– Мне больше нечего делать в России, – печалился Эраст Петрович, перебирая ее распущенные волосы. – Я столько лет пытался как-то изменить ее злосчастную карму, отвести б-беду, но карму не изменил и беду не отвел. Я выиграл столько боев, а войну проиграл. И теперь уезжаю, потому что не знаю, с кем воевать. С землей? С воздухом?
Она слушала, терпеливо дожидаясь, пока он заведет речь о главном. Самой наводить его на эту тему будет неправильно.
Попредававшись мужскому самобичеванию, посетовав о печальной судьбе России, Фандорин наконец задал вопрос, которого Мона ждала с замиранием сердца.
– Я довезу тебя до Ростова, а оттуда до Севастополя. Что потом? Отправишься в Швейцарию, к родителям?
Про мать она ему пока не говорила – оставила на потом, когда первые радости начнут приедаться и настанет время вывести отношения на новый, провиденциальный уровень. Пусть Фандорин тоже проникнется трепетом перед высоким замыслом судьбы.
Умнее, конечно, было бы сейчас удивиться и ответить: «Ну да, в Швейцарию, а куда же еще?» Пусть бы он поразмыслил о том, понравится ли ему с ней расставаться. Через день-другой такой идиллии сам предложил бы остаться вместе, а она согласилась бы с видом великой милости.
Но сейчас, под звездным небом, Моне не хотелось быть умной. И она сказала:
– Я хочу остаться с тобой. Хочу быть там, где будешь ты, а остальное мне все равно.
Фандорин заворочался, и она испугалась, что всё испортила. Но оказалось, что он тревожится по другому поводу.
– В Севастополе меня ждет мой друг Маса.

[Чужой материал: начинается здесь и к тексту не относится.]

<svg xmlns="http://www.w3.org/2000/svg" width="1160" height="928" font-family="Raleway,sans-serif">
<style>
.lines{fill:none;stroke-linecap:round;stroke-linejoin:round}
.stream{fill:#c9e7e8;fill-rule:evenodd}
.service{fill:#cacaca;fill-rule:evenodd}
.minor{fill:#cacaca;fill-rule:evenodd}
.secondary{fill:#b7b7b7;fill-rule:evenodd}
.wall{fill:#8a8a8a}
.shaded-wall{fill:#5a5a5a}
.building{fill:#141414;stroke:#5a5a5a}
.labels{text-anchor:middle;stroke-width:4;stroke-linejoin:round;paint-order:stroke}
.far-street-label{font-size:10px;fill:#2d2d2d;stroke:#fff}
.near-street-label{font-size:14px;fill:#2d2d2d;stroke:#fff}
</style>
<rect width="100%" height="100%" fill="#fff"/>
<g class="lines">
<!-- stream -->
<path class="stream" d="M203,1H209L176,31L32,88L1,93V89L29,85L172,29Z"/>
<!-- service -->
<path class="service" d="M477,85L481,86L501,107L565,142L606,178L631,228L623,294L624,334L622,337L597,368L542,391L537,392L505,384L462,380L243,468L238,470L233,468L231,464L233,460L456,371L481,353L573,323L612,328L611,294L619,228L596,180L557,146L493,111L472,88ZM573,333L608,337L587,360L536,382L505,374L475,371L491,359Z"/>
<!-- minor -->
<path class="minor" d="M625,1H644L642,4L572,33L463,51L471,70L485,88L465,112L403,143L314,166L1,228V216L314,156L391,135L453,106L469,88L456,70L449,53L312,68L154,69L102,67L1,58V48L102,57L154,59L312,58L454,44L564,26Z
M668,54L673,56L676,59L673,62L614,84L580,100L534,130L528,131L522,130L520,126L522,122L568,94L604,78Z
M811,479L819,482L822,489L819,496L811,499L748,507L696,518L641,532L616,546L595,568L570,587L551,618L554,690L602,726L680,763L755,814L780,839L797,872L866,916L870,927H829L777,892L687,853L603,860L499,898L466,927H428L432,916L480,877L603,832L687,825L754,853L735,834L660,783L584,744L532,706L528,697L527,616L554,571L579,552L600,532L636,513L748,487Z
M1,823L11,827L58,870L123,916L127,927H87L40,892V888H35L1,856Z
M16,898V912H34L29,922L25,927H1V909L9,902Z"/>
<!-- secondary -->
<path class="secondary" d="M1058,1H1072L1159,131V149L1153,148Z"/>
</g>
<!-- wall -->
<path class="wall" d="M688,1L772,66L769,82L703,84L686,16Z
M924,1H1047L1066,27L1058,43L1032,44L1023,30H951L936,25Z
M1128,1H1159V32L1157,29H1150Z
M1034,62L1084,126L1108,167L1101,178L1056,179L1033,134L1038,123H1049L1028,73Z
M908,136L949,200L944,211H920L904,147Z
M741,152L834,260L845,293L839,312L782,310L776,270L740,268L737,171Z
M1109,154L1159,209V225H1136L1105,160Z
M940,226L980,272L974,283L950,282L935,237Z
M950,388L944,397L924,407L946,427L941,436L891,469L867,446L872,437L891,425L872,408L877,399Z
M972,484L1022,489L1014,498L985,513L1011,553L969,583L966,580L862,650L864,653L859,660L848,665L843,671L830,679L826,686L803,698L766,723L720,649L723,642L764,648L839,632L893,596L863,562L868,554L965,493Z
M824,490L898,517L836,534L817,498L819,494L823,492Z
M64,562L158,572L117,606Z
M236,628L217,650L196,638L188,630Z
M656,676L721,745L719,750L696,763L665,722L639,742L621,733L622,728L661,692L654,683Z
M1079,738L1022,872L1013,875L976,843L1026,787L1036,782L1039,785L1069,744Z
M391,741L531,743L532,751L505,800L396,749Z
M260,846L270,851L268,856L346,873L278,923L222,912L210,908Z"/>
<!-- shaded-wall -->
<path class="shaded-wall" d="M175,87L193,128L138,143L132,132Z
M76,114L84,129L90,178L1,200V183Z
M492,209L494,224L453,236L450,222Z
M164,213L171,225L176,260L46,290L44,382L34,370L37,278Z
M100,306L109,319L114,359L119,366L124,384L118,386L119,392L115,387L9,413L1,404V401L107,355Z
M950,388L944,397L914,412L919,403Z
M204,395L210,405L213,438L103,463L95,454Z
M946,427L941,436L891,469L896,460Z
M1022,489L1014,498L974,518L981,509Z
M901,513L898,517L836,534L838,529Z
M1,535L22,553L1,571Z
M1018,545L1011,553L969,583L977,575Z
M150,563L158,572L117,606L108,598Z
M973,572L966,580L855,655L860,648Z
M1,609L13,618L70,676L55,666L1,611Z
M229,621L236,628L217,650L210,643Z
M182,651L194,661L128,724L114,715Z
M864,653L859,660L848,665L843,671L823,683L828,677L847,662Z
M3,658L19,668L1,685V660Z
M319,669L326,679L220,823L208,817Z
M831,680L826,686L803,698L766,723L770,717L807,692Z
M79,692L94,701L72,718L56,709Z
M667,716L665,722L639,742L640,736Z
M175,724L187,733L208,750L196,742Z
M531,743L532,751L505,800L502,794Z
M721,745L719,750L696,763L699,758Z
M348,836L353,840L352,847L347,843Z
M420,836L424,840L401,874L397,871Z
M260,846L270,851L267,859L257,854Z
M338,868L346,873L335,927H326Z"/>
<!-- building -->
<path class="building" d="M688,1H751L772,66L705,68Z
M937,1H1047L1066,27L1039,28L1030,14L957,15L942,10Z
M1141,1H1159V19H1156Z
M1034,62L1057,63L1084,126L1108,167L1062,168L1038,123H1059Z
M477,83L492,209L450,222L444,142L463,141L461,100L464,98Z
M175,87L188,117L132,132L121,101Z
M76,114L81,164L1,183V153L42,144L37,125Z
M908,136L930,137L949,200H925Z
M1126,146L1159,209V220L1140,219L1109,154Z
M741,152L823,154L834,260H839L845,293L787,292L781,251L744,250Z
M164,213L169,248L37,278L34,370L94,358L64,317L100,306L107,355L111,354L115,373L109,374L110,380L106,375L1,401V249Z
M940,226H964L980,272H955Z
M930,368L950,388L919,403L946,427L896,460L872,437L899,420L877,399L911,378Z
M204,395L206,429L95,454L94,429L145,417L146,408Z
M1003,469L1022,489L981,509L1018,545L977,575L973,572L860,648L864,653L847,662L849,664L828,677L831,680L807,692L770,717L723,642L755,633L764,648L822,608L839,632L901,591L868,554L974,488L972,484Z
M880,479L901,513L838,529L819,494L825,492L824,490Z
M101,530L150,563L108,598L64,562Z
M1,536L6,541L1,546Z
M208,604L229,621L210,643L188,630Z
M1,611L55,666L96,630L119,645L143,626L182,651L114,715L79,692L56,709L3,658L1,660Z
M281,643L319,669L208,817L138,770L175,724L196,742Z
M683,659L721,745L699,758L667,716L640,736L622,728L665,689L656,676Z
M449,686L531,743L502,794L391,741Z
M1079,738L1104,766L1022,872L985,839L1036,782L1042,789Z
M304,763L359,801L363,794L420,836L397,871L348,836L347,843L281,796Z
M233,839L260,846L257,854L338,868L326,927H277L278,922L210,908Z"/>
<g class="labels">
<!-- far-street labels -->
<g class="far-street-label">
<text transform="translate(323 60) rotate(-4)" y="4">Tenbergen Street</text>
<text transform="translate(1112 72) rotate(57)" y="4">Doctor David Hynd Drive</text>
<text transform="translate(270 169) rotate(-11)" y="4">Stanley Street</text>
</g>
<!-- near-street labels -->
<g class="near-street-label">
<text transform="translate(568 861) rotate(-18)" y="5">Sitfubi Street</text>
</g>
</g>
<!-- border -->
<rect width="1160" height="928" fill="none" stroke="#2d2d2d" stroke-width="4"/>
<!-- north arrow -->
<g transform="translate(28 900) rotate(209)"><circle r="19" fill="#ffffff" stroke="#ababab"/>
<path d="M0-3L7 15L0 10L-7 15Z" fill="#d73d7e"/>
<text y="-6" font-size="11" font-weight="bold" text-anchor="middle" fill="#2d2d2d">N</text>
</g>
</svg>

Мы сорок лет неразлучны и, надеюсь, не расстанемся до смерти. С ним тебе будет непросто. У него всегда был неважный характер, а с годами стал хуже. Да и ты, з-знаешь, тоже не рукавица.
– Я люблю всё, что любишь ты, – кротко молвила она, вспомнив, как Кити разговаривала с Левиным. – Значит, полюблю и твоего японца.
Сама же подумала: какие пустяки. В ее распоряжении имелись рычаги влияния, не доступные никакому другу. И прибавила, свирепо:
– Я люблю тебя так, как никто никого никогда не любил!
И тут вместо того, чтоб ответить столь же страстно или по крайней мере неизобретательно прошептать «я тоже», он пробормотал нечто загадочное:
– Елизавета Т-Третья? Это уж будет чересчур…
Мона села, взяла его двумя руками за горло и потребовала немедленно объяснить, что значат эти слова.
Объяснял он долго и нескладно, несколько раз пытался по-черепашьи спрятаться в панцырь или по-ежиному ощетиниться, но Мона, конечно, не отстала, пока всего не выяснила.